Ici transitent, avant expédition, les produits finis et ceux qui doivent être testés cliniquement (la PCA gère ces essais mais ne les effectue pas sur son site). C’est ici aussi que sont réceptionnées les matières premières (principes actifs et excipients). Chaque contenant sera analysé avant d’être utilisé !
Le stage NRBC
La conception et le développement d’antidotes par la pharmacie centrale des armées ne constituent qu’un pan de la lutte contre le risque NRBC. La formation en est un autre, non négligeable. C’est au travers d’un stage de cinq jours, imaginé par un pharmacien, que les professionnels de santé, militaires et civils, apprennent les gestes essentiels qui leur permettront ensuite d’être capables de prendre en charge les victimes d’attentat.
Une formatrice montre sur un mannequin imprégné d’agent comment utiliser une sonde radioactive, laquelle permet de mesurer la contamination.
Les stagiaires doivent arriver à pratiquer une intubation avec des gants épais. Pas facile !
Le mannequin peut aussi être utilisé pour apprendre aux stagiaires à poser une perfusion ou à découper les vêtements d’une victime selon un protocole bien défini. Ainsi, à droite, s’effectue un déshabillage couché au cours de la chaîne de décontamination. Le protocole indique par exemple dans quel sens les vêtements doivent être découpés et comment ils doivent ensuite être repliés pour éviter toute contamination de la peau jusqu’à présent protégée par le vêtement qui, lui, est donc contaminé. Et ce, toujours en tenue de protection pour les stagiaires ! La vision est donc difficile et les gants compliquent grandement toute manipulation.
Une fois la zone contaminée identifiée, le mannequin devra être nettoyé jusqu’à ce que la sonde assure qu’aucun agent radioactif ne subsiste.

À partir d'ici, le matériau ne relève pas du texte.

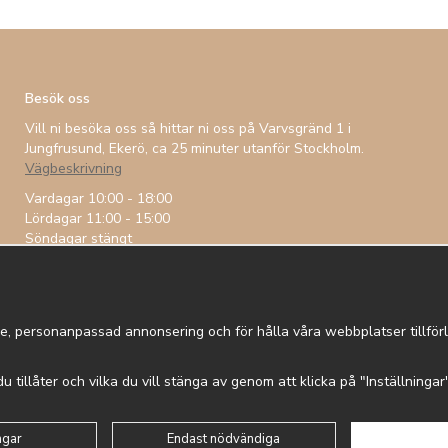
Besök oss
Vill ni besöka oss så hittar ni oss på Varvsgränd 1 i
Jungfrusund, Ekerö, ca 25 minuter utanför Stockholm.
Vägbeskrivning
Vardagar 10:00 - 18:00
Lördagar 11:00 - 15:00
Söndagar stängt
e, personanpassad annonsering och för hålla våra webbplatser tillförli
 du tillåter och vilka du vill stänga av genom att klicka på "Inställninga
 in
Om cookies
Integritetspolicy
ngar
Endast nödvändiga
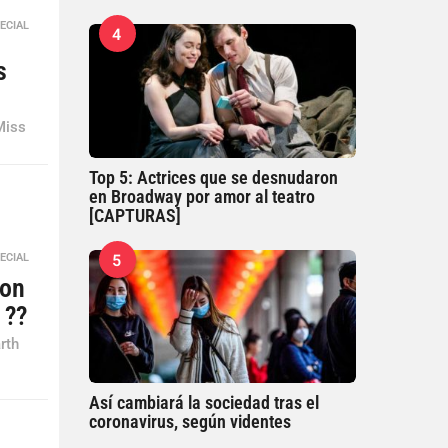
ECIAL
,
4
s
Miss
Top 5: Actrices que se desnudaron
en Broadway por amor al teatro
[CAPTURAS]
5
ECIAL
son
 ??
rth
Así cambiará la sociedad tras el
coronavirus, según videntes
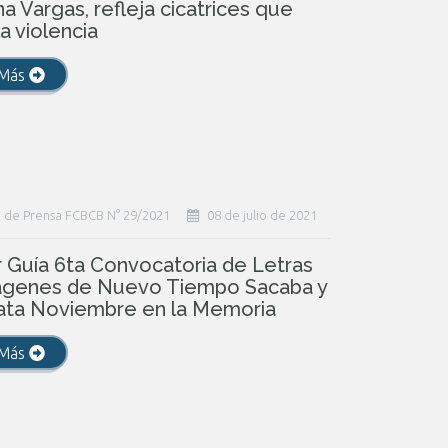
a Vargas, refleja cicatrices que
la violencia
 Más
 de Prensa FCBCB N° 29/2021
08 de julio de 2021
r Guía 6ta Convocatoria de Letras
ágenes de Nuevo Tiempo Sacaba y
ata Noviembre en la Memoria
 Más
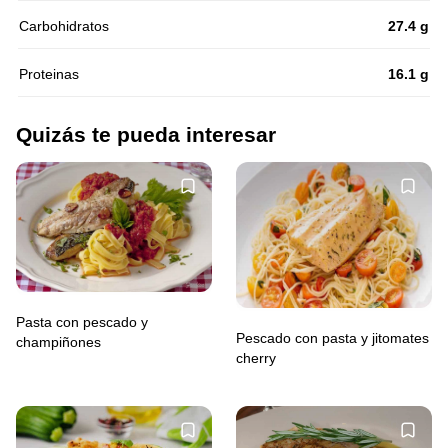
Carbohidratos
27.4 g
Proteinas
16.1 g
Quizás te pueda interesar
Pasta con pescado y
Pescado con pasta y jitomates
champiñones
cherry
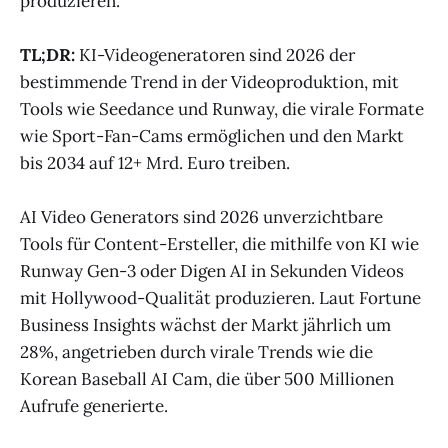
produzieren.
TL;DR:
KI-Videogeneratoren sind 2026 der
bestimmende Trend in der Videoproduktion, mit
Tools wie Seedance und Runway, die virale Formate
wie Sport-Fan-Cams ermöglichen und den Markt
bis 2034 auf 12+ Mrd. Euro treiben.
AI Video Generators sind 2026 unverzichtbare
Tools für Content-Ersteller, die mithilfe von KI wie
Runway Gen-3 oder Digen AI in Sekunden Videos
mit Hollywood-Qualität produzieren. Laut Fortune
Business Insights wächst der Markt jährlich um
28%, angetrieben durch virale Trends wie die
Korean Baseball AI Cam, die über 500 Millionen
Aufrufe generierte.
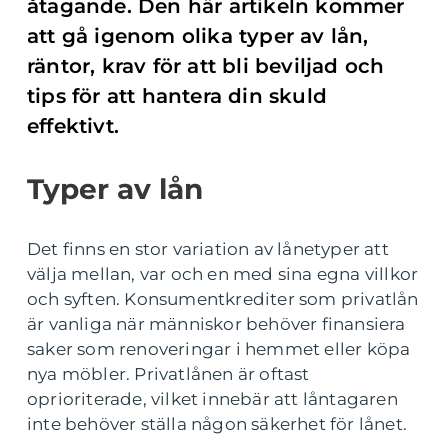
åtagande. Den här artikeln kommer
att gå igenom olika typer av lån,
räntor, krav för att bli beviljad och
tips för att hantera din skuld
effektivt.
Typer av lån
Det finns en stor variation av lånetyper att
välja mellan, var och en med sina egna villkor
och syften. Konsumentkrediter som privatlån
är vanliga när människor behöver finansiera
saker som renoveringar i hemmet eller köpa
nya möbler. Privatlånen är oftast
oprioriterade, vilket innebär att låntagaren
inte behöver ställa någon säkerhet för lånet.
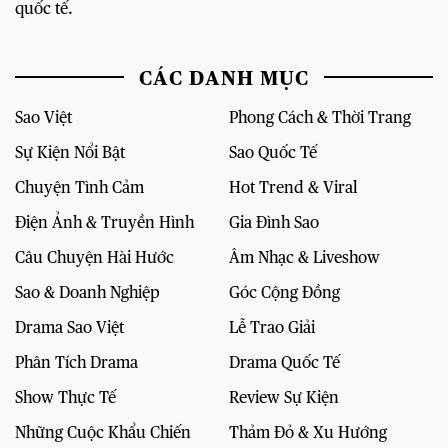
quốc tế.
CÁC DANH MỤC
Sao Việt
Phong Cách & Thời Trang
Sự Kiện Nổi Bật
Sao Quốc Tế
Chuyện Tình Cảm
Hot Trend & Viral
Điện Ảnh & Truyền Hình
Gia Đình Sao
Câu Chuyện Hài Hước
Âm Nhạc & Liveshow
Sao & Doanh Nghiệp
Góc Cộng Đồng
Drama Sao Việt
Lễ Trao Giải
Phân Tích Drama
Drama Quốc Tế
Show Thực Tế
Review Sự Kiện
Những Cuộc Khẩu Chiến
Thảm Đỏ & Xu Hướng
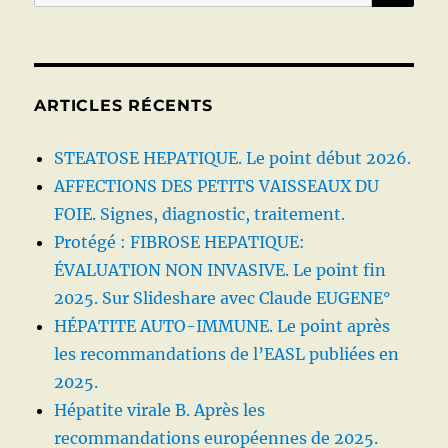
pour :
oesophagiennes
n’est
pas
toujours
nécessaire
ARTICLES RÉCENTS
STEATOSE HEPATIQUE. Le point début 2026.
AFFECTIONS DES PETITS VAISSEAUX DU
FOIE. Signes, diagnostic, traitement.
Protégé : FIBROSE HEPATIQUE:
ÉVALUATION NON INVASIVE. Le point fin
2025. Sur Slideshare avec Claude EUGENE°
HÉPATITE AUTO-IMMUNE. Le point après
les recommandations de l’EASL publiées en
2025.
Hépatite virale B. Après les
recommandations européennes de 2025.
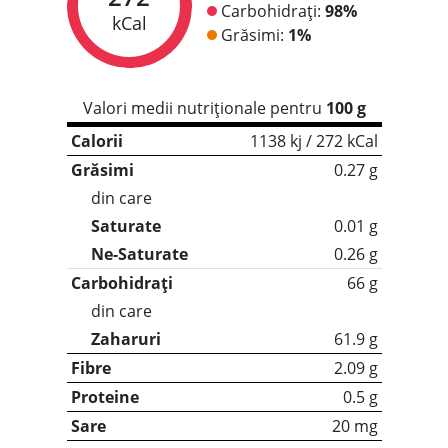
Carbohidrați:
98%
kCal
Grăsimi:
1%
Valori medii nutriționale pentru
100 g
Calorii
1138 kj / 272 kCal
Grăsimi
0.27 g
din care
Saturate
0.01 g
Ne-Saturate
0.26 g
Carbohidrați
66 g
din care
Zaharuri
61.9 g
Fibre
2.09 g
Proteine
0.5 g
Sare
20 mg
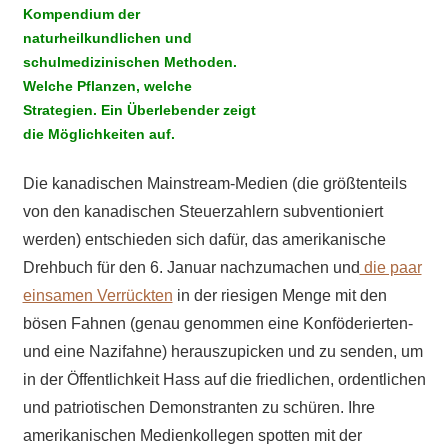
Kompendium der
naturheilkundlichen und
schulmedizinischen Methoden.
Welche Pflanzen, welche
Strategien. Ein Überlebender zeigt
die Möglichkeiten auf.
Die kanadischen Mainstream-Medien (die größtenteils
von den kanadischen Steuerzahlern subventioniert
werden) entschieden sich dafür, das amerikanische
Drehbuch für den 6. Januar nachzumachen und
die paar
einsamen Verrückten
in der riesigen Menge mit den
bösen Fahnen (genau genommen eine Konföderierten-
und eine Nazifahne) herauszupicken und zu senden, um
in der Öffentlichkeit Hass auf die friedlichen, ordentlichen
und patriotischen Demonstranten zu schüren. Ihre
amerikanischen Medienkollegen spotten mit der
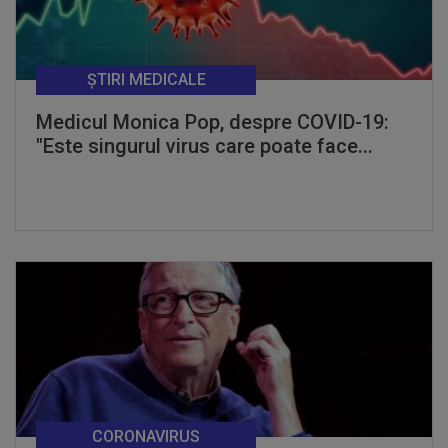
ȘTIRI MEDICALE
Medicul Monica Pop, despre COVID-19:
"Este singurul virus care poate face...
CORONAVIRUS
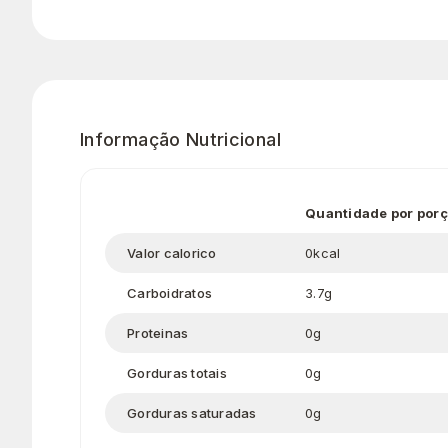
Informação Nutricional
Quantidade por porç
Valor calorico
0kcal
Carboidratos
3.7g
Proteinas
0g
Gorduras totais
0g
Gorduras saturadas
0g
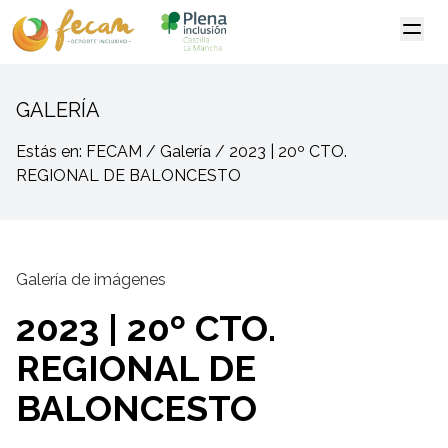
GALERÍA
Estás en: FECAM / Galería / 2023 | 20º CTO.
REGIONAL DE BALONCESTO
Galería de imágenes
2023 | 20º CTO.
REGIONAL DE
BALONCESTO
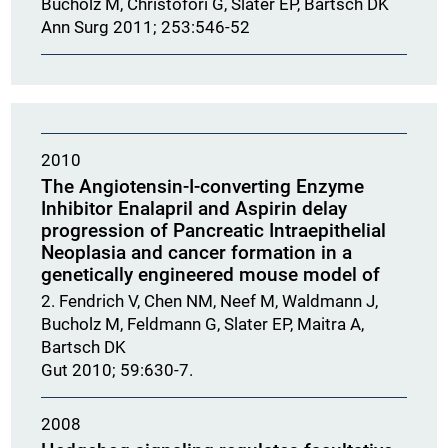
Bucholz M, Christofori G, Slater EP, Bartsch DK
Ann Surg 2011; 253:546-52
2010
The Angiotensin-I-converting Enzyme
Inhibitor Enalapril and Aspirin delay
progression of Pancreatic Intraepithelial
Neoplasia and cancer formation in a
genetically engineered mouse model of
2. Fendrich V, Chen NM, Neef M, Waldmann J,
Bucholz M, Feldmann G, Slater EP, Maitra A,
Bartsch DK
Gut 2010; 59:630-7.
2008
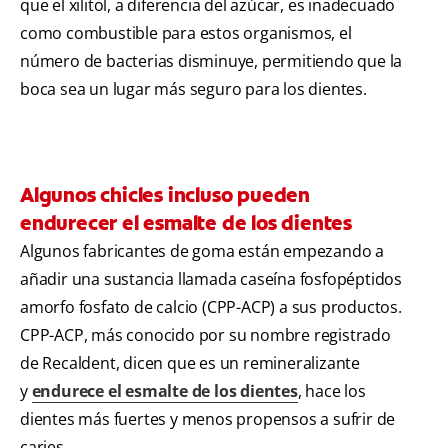
que el xilitol, a diferencia del azúcar, es inadecuado
como combustible para estos organismos, el
número de bacterias disminuye, permitiendo que la
boca sea un lugar más seguro para los dientes.
Algunos chicles incluso pueden
endurecer el esmalte de los dientes
Algunos fabricantes de goma están empezando a
añadir una sustancia llamada caseína fosfopéptidos
amorfo fosfato de calcio (CPP-ACP) a sus productos.
CPP-ACP, más conocido por su nombre registrado
de Recaldent, dicen que es un remineralizante
y
endurece el esmalte de los dientes
, hace los
dientes más fuertes y menos propensos a sufrir de
caries.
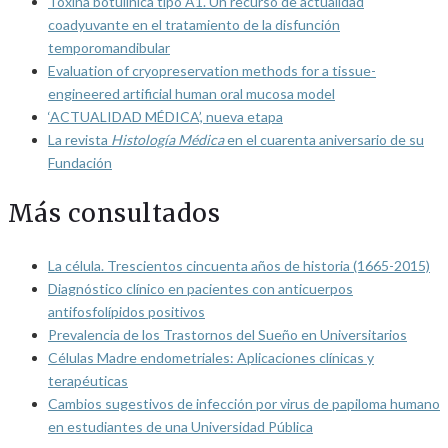
Toxina botulínica tipo A1. Un recurso de actualidad
coadyuvante en el tratamiento de la disfunción
temporomandibular
Evaluation of cryopreservation methods for a tissue-
engineered artificial human oral mucosa model
‘ACTUALIDAD MÉDICA’, nueva etapa
La revista
Histología Médica
en el cuarenta aniversario de su
Fundación
Más consultados
La célula. Trescientos cincuenta años de historia (1665-2015)
Diagnóstico clínico en pacientes con anticuerpos
antifosfolípidos positivos
Prevalencia de los Trastornos del Sueño en Universitarios
Células Madre endometriales: Aplicaciones clínicas y
terapéuticas
Cambios sugestivos de infección por virus de papiloma humano
en estudiantes de una Universidad Pública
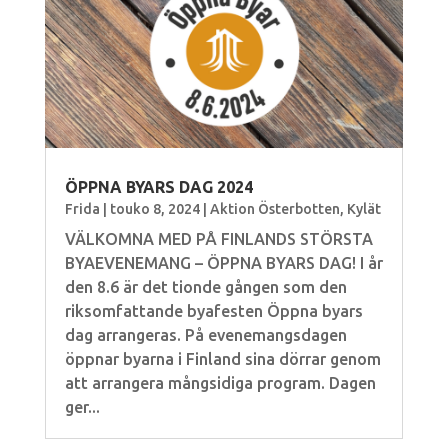
ÖPPNA BYARS DAG 2024
Frida
|
touko 8, 2024
|
Aktion Österbotten
,
Kylät
VÄLKOMNA MED PÅ FINLANDS STÖRSTA
BYAEVENEMANG – ÖPPNA BYARS DAG! I år
den 8.6 är det tionde gången som den
riksomfattande byafesten Öppna byars
dag arrangeras. På evenemangsdagen
öppnar byarna i Finland sina dörrar genom
att arrangera mångsidiga program. Dagen
ger...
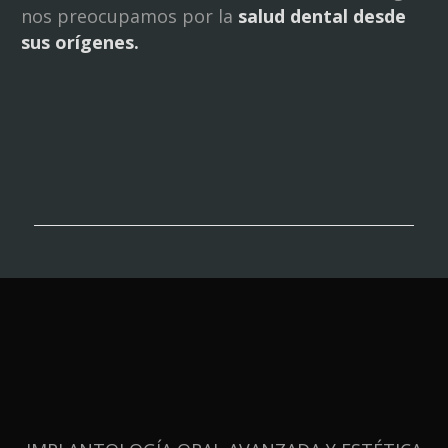
nos preocupamos por la
salud dental desde
sus orígenes.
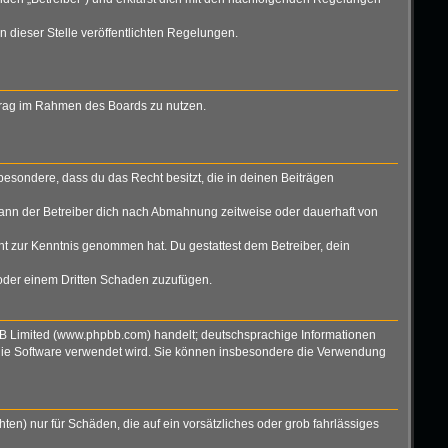
n dieser Stelle veröffentlichten Regelungen.
eitrag im Rahmen des Boards zu nutzen.
nsbesondere, dass du das Recht besitzt, die in deinen Beiträgen
ann der Betreiber dich nach Abmahnung zeitweise oder dauerhaft von
icht zur Kenntnis genommen hat. Du gestattest dem Betreiber, dein
 oder einem Dritten Schaden zuzufügen.
BB Limited (www.phpbb.com) handelt; deutschsprachige Informationen
 die Software verwendet wird. Sie können insbesondere die Verwendung
ten) nur für Schäden, die auf ein vorsätzliches oder grob fahrlässiges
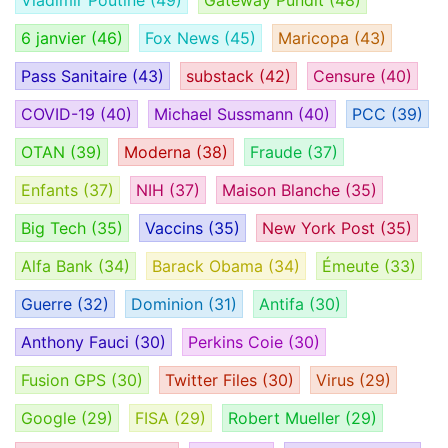
Vladimir Poutine
(49)
Gateway Pundit
(48)
6 janvier
(46)
Fox News
(45)
Maricopa
(43)
Pass Sanitaire
(43)
substack
(42)
Censure
(40)
COVID-19
(40)
Michael Sussmann
(40)
PCC
(39)
OTAN
(39)
Moderna
(38)
Fraude
(37)
Enfants
(37)
NIH
(37)
Maison Blanche
(35)
Big Tech
(35)
Vaccins
(35)
New York Post
(35)
Alfa Bank
(34)
Barack Obama
(34)
Émeute
(33)
Guerre
(32)
Dominion
(31)
Antifa
(30)
Anthony Fauci
(30)
Perkins Coie
(30)
Fusion GPS
(30)
Twitter Files
(30)
Virus
(29)
Google
(29)
FISA
(29)
Robert Mueller
(29)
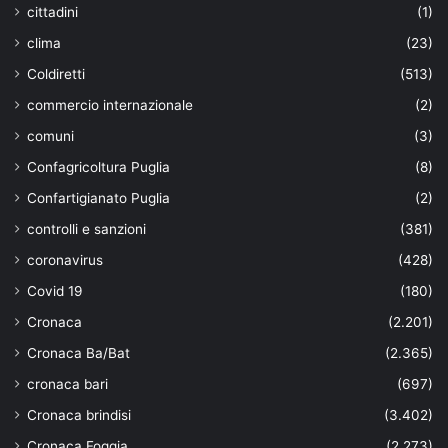
cittadini
(1)
clima
(23)
Coldiretti
(513)
commercio internazionale
(2)
comuni
(3)
Confagricoltura Puglia
(8)
Confartigianato Puglia
(2)
controlli e sanzioni
(381)
coronavirus
(428)
Covid 19
(180)
Cronaca
(2.201)
Cronaca Ba/Bat
(2.365)
cronaca bari
(697)
Cronaca brindisi
(3.402)
Cronaca Foggia
(2.273)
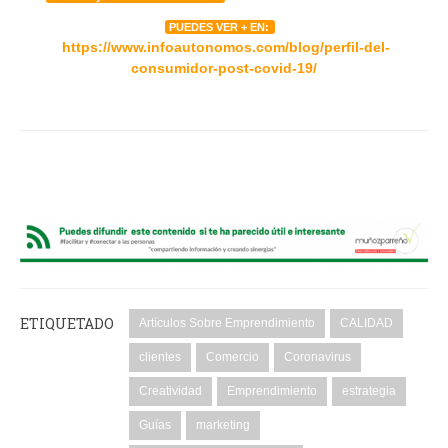
PUEDES VER + EN:
https://www.infoautonomos.com/blog/perfil-del-
consumidor-post-covid-19/
ETIQUETADO
Artículos Sobre Emprendimiento
CALIDAD
clientes
Comercio
Coronavirus
Creatividad
Emprendimiento
estrategia
Guías
marketing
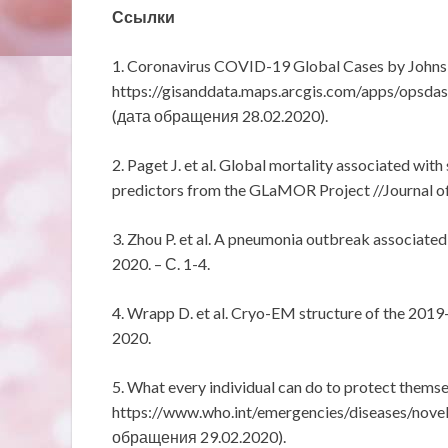
Ссылки
1. Coronavirus COVID-19 Global Cases by Johns
https://gisanddata.maps.arcgis.com/apps/op
(дата обращения 28.02.2020).
2. Paget J. et al. Global mortality associated wi
predictors from the GLaMOR Project //Journal of g
3. Zhou P. et al. A pneumonia outbreak associated
2020. – С. 1-4.
4. Wrapp D. et al. Cryo-EM structure of the 2019
2020.
5. What every individual can do to protect them
https://www.who.int/emergencies/diseases/nove
обращения 29.02.2020).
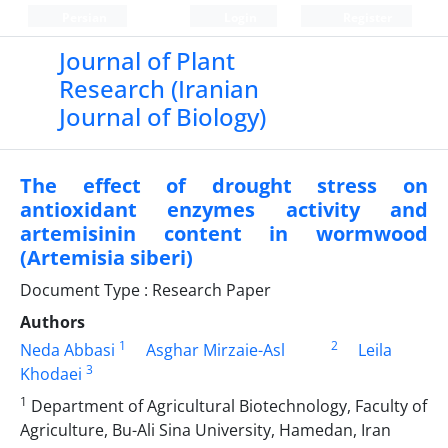
Persian
Login
Register
Journal of Plant
Research (Iranian
Journal of Biology)
The effect of drought stress on
antioxidant enzymes activity and
artemisinin content in wormwood
(Artemisia siberi)
Document Type : Research Paper
Authors
1
2
Neda Abbasi
Asghar Mirzaie-Asl
Leila
3
Khodaei
1
Department of Agricultural Biotechnology, Faculty of
Agriculture, Bu-Ali Sina University, Hamedan, Iran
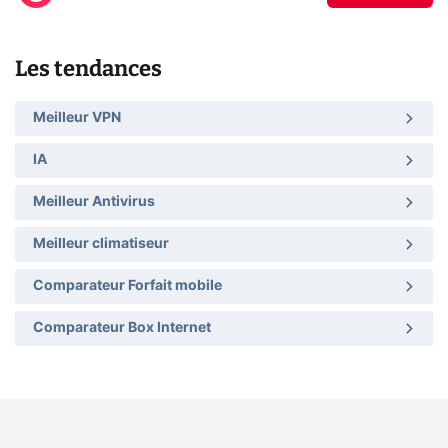
Les tendances
Meilleur VPN
IA
Meilleur Antivirus
Meilleur climatiseur
Comparateur Forfait mobile
Comparateur Box Internet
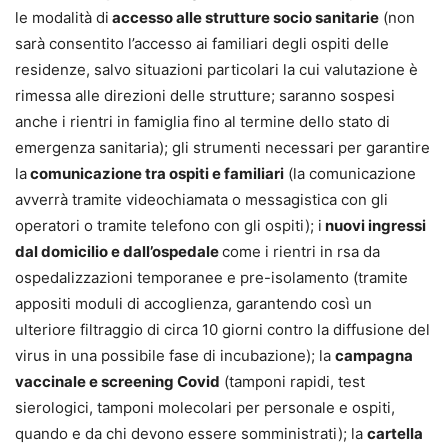
le modalità di
accesso alle strutture socio sanitarie
(non
sarà consentito l’accesso ai familiari degli ospiti delle
residenze, salvo situazioni particolari la cui valutazione è
rimessa alle direzioni delle strutture; saranno sospesi
anche i rientri in famiglia fino al termine dello stato di
emergenza sanitaria); gli strumenti necessari per garantire
la
comunicazione tra ospiti e familiari
(la comunicazione
avverrà tramite videochiamata o messagistica con gli
operatori o tramite telefono con gli ospiti); i
nuovi ingressi
dal domicilio e dall’ospedale
come i rientri in rsa da
ospedalizzazioni temporanee e pre-isolamento (tramite
appositi moduli di accoglienza, garantendo così un
ulteriore filtraggio di circa 10 giorni contro la diffusione del
virus in una possibile fase di incubazione); la
campagna
vaccinale e screening Covid
(tamponi rapidi, test
sierologici, tamponi molecolari per personale e ospiti,
quando e da chi devono essere somministrati); la
cartella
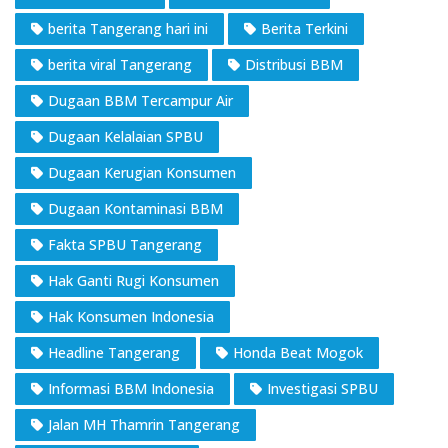
berita Tangerang hari ini
Berita Terkini
berita viral Tangerang
Distribusi BBM
Dugaan BBM Tercampur Air
Dugaan Kelalaian SPBU
Dugaan Kerugian Konsumen
Dugaan Kontaminasi BBM
Fakta SPBU Tangerang
Hak Ganti Rugi Konsumen
Hak Konsumen Indonesia
Headline Tangerang
Honda Beat Mogok
Informasi BBM Indonesia
Investigasi SPBU
Jalan MH Thamrin Tangerang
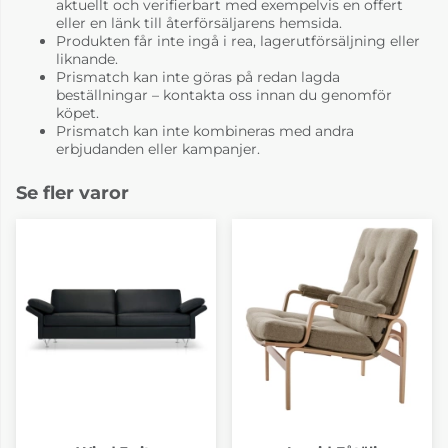
aktuellt och verifierbart med exempelvis en offert
eller en länk till återförsäljarens hemsida.
Produkten får inte ingå i rea, lagerutförsäljning eller
liknande.
Prismatch kan inte göras på redan lagda
beställningar – kontakta oss innan du genomför
köpet.
Prismatch kan inte kombineras med andra
erbjudanden eller kampanjer.
Se fler varor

Recherche, formation et… expertise ! Les pharmaciens vont aussi sur le terrain. Cette photo, prise au Kosovo en 2002, montre un bâtiment qui contenait une dizaine de tonnes de cyanures et des sources radioactives. Le pharmacien en chef Frédéric Dorandeu (à gauche), à l’origine du stage NRBC, porte autour du cou un détecteur permettant l’analyse, entre autres, des cyanures et de l’explosivité. Le local étant clos, il y avait en effet un risque d’explosion et un risque toxique.
Lancé en novembre 2001 à raison de deux sessions par an, l’une à Grenoble, l’autre à Paris, le stage NRBC mêle théorie et pratique. Sur le terrain, les stagiaires s’exercent en conditions réelles : tenue de protection complète et produits d’exercice irritants au cas où ils leur prendraient l’envie d’ôter leur masque…
A gauche, un pseudo-blessé valide se douche à l’eau chauffée et au savon pour se décontaminer. Il sera contrôlé en sortie de chaîne de décontamination et devra recommencer s’il s’avère qu’il reste des agents contaminants.
Les organismes du SSA
Les pharmaciens du Service de santé des armées (SSA) n’officient pas qu’au sein de la PCA. La lutte contre le risque NRBC se joue aussi au sein du Service de protection radiologique des armées, implanté à Clamart, de l’Institut de recherche biomédicale des armées, divisé en quatre antennes (Brétigny-sur-Orge, La Tronche, Marseille et Toulon) et du Centre de recherches du service de santé des armées de Grenoble.